Start van de Statenlogementwandeling is de Rode Steen. De gidsen vertellen op
deze plek over het oude stadhuis dat hier tot 1797 stond. Het gebouw is
in 1797 gesloopt. Ook wordt aandacht besteed aan de aanwezigheid van het
Grote Stynhuus in de gewelven van het Westfries Museum. De route gaat verder
via de Proostensteeg, vernoemd naar de Proost van Hoorn, een afgezant van
de kerk. Daarna naar het Achterom, een overkluisde stadsgracht. Op het Grote
Noord wordt langdurig stil gestaan bij de prachtige St. Cyriacus en Franciscus
kerk, die in 1882 door Bleijs ontworpen is. Onderweg, o.a. in de Kruisstraat,
besteden de gidsen aandacht aan de vele gevels die zijn veranderd. Zo zijn
veel trapgevels verdwenen, maar zijn de resten ervan vaak nog zichtbaar.
Via de Nieuwsteeg gaat de wandeling naar het Statenlogement in de Nieuwstraat
Hier volgt uitleg over de stadswapens op het pand dat tot 1977 als Stadhuis
dienst heeft gedaan. In het Statenlogement wordt de Oude Raadszaal bewonderd,
met aandacht voor het schilderij "de slag om de Zuiderzee". Opvallend is
ook de zeer fraaie lijst van dit schilderij.

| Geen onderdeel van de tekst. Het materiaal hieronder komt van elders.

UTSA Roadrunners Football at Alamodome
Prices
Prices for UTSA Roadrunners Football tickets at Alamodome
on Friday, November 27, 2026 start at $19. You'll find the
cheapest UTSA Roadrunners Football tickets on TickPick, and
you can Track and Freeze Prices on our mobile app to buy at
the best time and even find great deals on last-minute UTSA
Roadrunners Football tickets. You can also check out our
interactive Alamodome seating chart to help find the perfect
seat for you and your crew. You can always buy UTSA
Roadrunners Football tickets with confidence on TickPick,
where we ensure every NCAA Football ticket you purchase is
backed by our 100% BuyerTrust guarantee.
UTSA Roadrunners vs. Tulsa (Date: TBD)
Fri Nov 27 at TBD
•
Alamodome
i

Ook wel de Kaasmarkt genoemd, dankt haar naam aan de rode steen die is
ingemetseld naast de sokkel van Pieterszoon Coen. De steen is roodgekleurd
vanwege het vele bloed dat er stroomde. Op dit plein werden vroeger veel
vonnissen voltrokken. Gewoonlijk bestonden die vonnissen uit het afhakken
van ledematen of, bij halsmisdrijven, van het hoofd. Maar wie denkt nog
bloed te kunnen ruiken, komt bedrogen uit. Het is een replica. Fragmenten
van de echte rode steen bevinden zich in het Westfries Museum. Op het
plein zijn de contouren van het oude stadhuis aangegeven.
In een oorkonde van 1396 woord gesproken van het "grote stynhuus" dat in bezit was van ene Gijsbert van Nijenrode die het in leen had gegeven aan zijn neef Jan Claeszoon. Jan Claeszoon was de toenmalige schout. Delen van de fundamenten van het Grote Stynhuys zijn nog te vinden in de kelders van het Westfries Museum.
Dit is de steeg naast het Westfries museum. De proost van Hoorn werd in de 15e en de 16e eeuw benoemd door de bisschoppelijke zetel van Utrecht en moest toezien op de gang van zaken in het kerkelijke leven in Westfriesland. Bij de intrede van de hervorming hield de Proostdij op te bestaan, de Proostensteeg overleefde die bewogen tijden.
Architect A.C Bleijs begon in 1882 met de bouw van de R.K kerk aan het Grote
Noord en verving de uit 1632 daterende schuilkerk op het Achterom, die doorliep
tot aan het Grote Noord. De schuilkerk "de drie tulpen" werd gecamoufleerd door
een gewoon burgerhuis. Dit huis, met gevelsteen waarop drie tulpen waren en
het jaartal 1755, werd voor de bouw van de nieuwe kerk afgebroken.
In Hollandse Renaissance met een dubbele trapgevel, is van 1613 en deed
dienst als logementgebouw voor de Gecommitteerde Raden van West-Friesland.
De daar achterliggende Ceciliakapel van 1453 is het enige overgebleven
bouwdeel van het Ceciliaklooster. De begane grond, de eetzaal, heeft nog
de oorspronkelijke Lodewijk XVIe inrichting van 1788. De zoldering daarboven
toont de oorspronkelijke gotische constructie met open dakstoel.